Regulator 10 comprises housing 110, demand valve 120, diaphragm 130, perforated cover 140, no-return exhaust valve 150 and purge button 180. Exhaust valve 150 is shown here as a mushroom type check valve. It allows flow in only one direction. Air stored in high pressure tanks is supplied to demand valve 120 through hose 122 from a first stage regulator (not shown). Inhalation induced differential pressure across diaphragm 130 ultimately deflects lever 126 and releases air from demand valve 120. Air can also be manually released by depressing purge button 180. Once released, air flows into inhalation chamber 160 and out respiratory port 112 to the diver (not shown). When regulator 10 is fitted with a conventional mouthpiece, exhalation occurs back through respiratory port 112 and inhalation chamber 160 and out exhaust valve 150. Regulator 10 can flood with water, sand, and silt when not in place in the diver's mouth. When fitted with a mouthpiece of the present invention, water, sand, silt, saliva, and expired air and their pathogenic entities are prevented or impeded from entering regulator 10.
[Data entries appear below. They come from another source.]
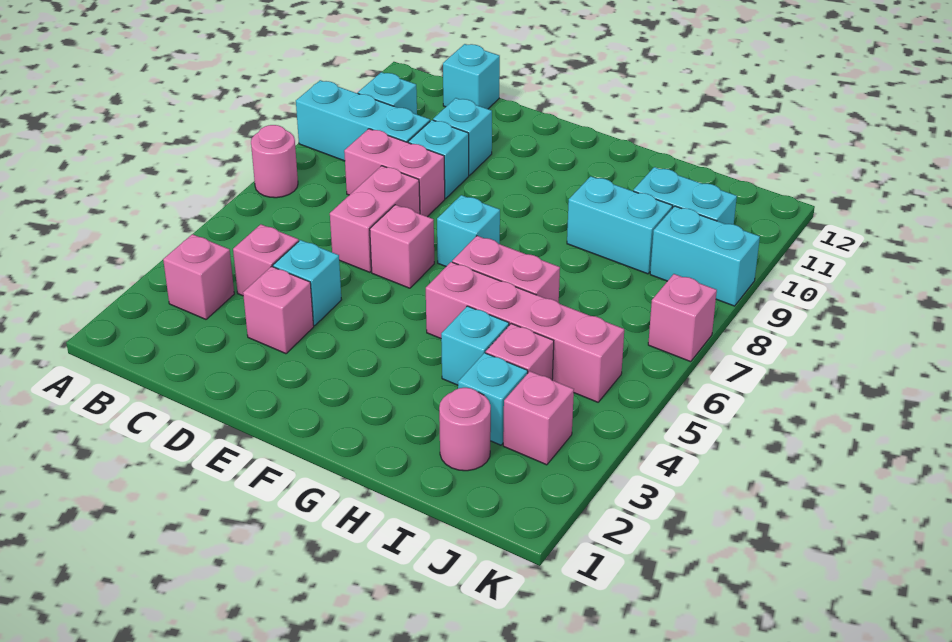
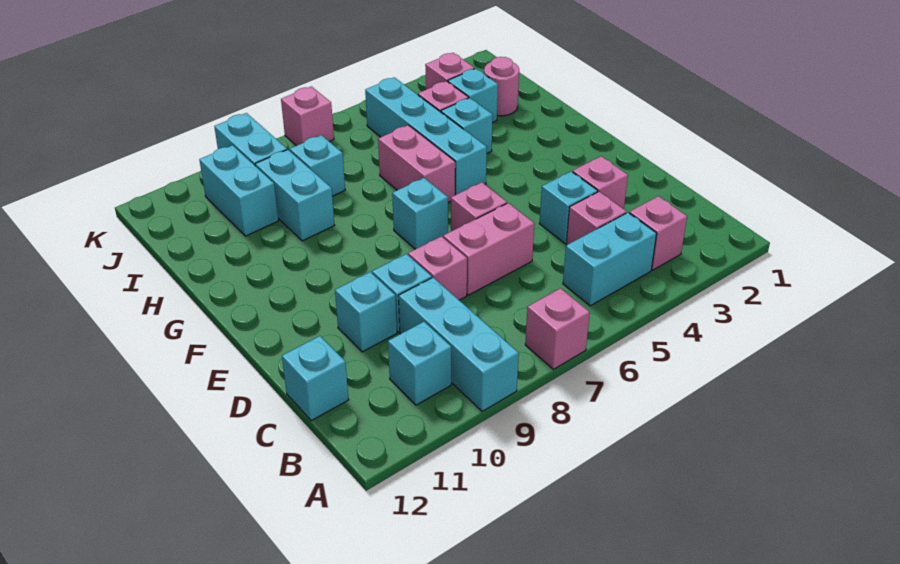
pink round brick A7 level 1 -> pink brick A7 level 1
none -> cyan brick B4:B5 level 1
pink brick C8:D8 level 1 -> pink brick D8 level 1
pink brick G5:J5 level 1 -> cyan brick G5:J5 level 1
none -> cyan brick I8 level 1

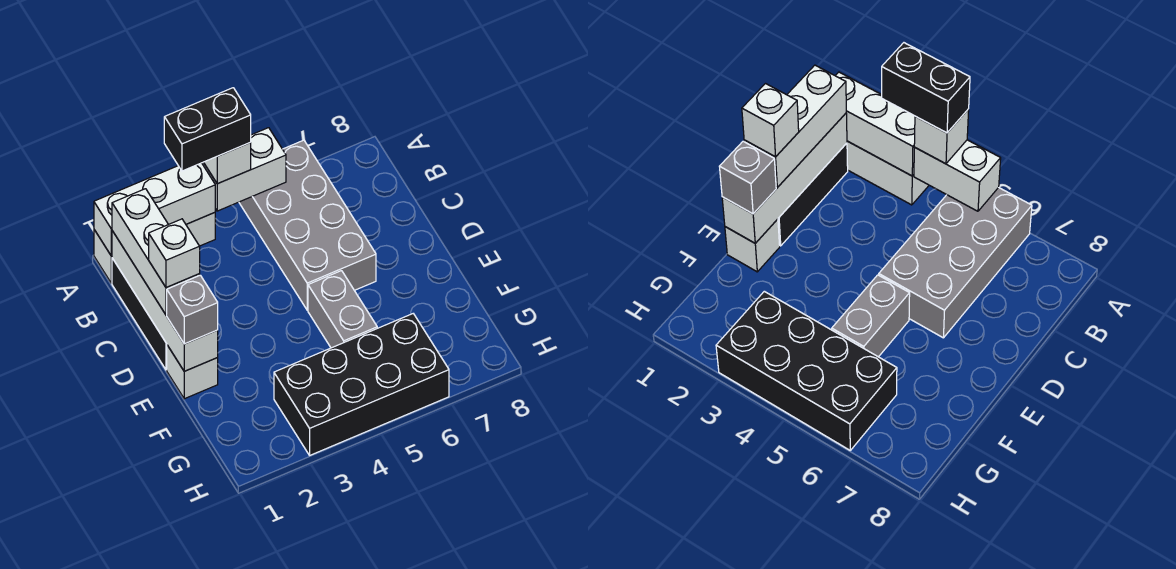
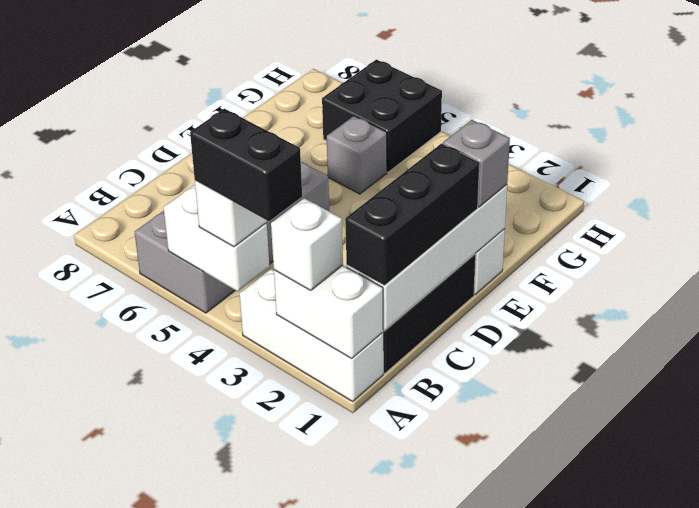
white brick A1:A3 level 2 -> white brick A1:A2 level 2
white brick B1:D1 level 3 -> black brick B1:D1 level 3
white brick D1 level 4 -> white brick A2 level 3
grey brick E5:F5 level 1 -> grey brick F5 level 1
black brick G3:H6 level 1 -> black brick G5:H6 level 1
Mouthpiece 20, shown in FIG. 1, comprises housing 200, inhalation valve assembly 30, two exhaust valve assemblies 40, only one of which is shown, and optional locking device 24. Housing 200, better shown in FIG. 2, has an opening 230 formed by sleeve 210, mouthgrip opening 250 formed by mouthgrip 260 and vent openings 240 formed by sidearms 220. Sleeve 210 further includes groove 215 to receive an optional locking device 24 and recess 232 to receive respiratory port flange 114 and inhalation valve assembly 30. Sidearms 220 include recesses 242 to receive exhaust valve assemblies 40. When gripped in the mouth of the diver, mouthpiece 20 supports regulator 10 and thus maintains diaphragm 130 in a substantially fixed position relative to the diver's lungs. The regulator-mouthpiece combination has two separate exhaust routes; one through exhaust valve 150 and the other through mouthpiece openings 240.
One inhalation valve assembly 30 well suited for use with mouthpiece 20 is shown in FIG. 3. Stem 334 of mushroom type valve 330 fits into slot 314 of valve body 310. Valve 330 is locked in place by protrusion 336 on stem 334. Flapper 332 forms a seal with valve body surface 315. Differential pressure in one direction will open flapper 332 and allow fluid to pass through openings 316. Differential pressure in the opposite direction forces flapper 332 more tightly against surface 315, thus preventing fluid flow. Barrel 313 of body 310 fits into respiratory port 112 of regulator 10. It includes groove 312 to receive O-ring 370. O-ring 370 engages with and seals against flange 114 of respiratory port 112. Surface 311 of valve body 310 can optionally form a seal with recess 232 of housing 200.
Exhaust valve assembly 40 is best shown in FIG. 4. Stem 434 of valve 430 fits through opening 414 of body 410 and is held in place by protrusion 436. Flapper 432 seals against webbed structure 418, allowing only one-way flow through openings 416. Surface 412 provides sealed engagement with housing 200 when installed within sidearm recess 242.
During inhalation, the diver's suction is transmitted through inhalation valve assembly 30 and causes air to be released from demand valve 120 into inhalation chamber 160. Air then flows to the diver along an inhalation fluid pathway comprising respiratory port 112, inhalation valve assembly 30, and mouthgrip opening 250. The one-way nature of exhaust valve assembly 40 prevents water from entering mouthpiece 20 during the inhalation cycle. During exhalation, inhalation valve assembly 30 closes and exhaled air vents along the fluid pathways comprising mouthgrip opening 250, sidearms 220, exhaust valve assemblies 40, and vent openings 240 into the surrounding water.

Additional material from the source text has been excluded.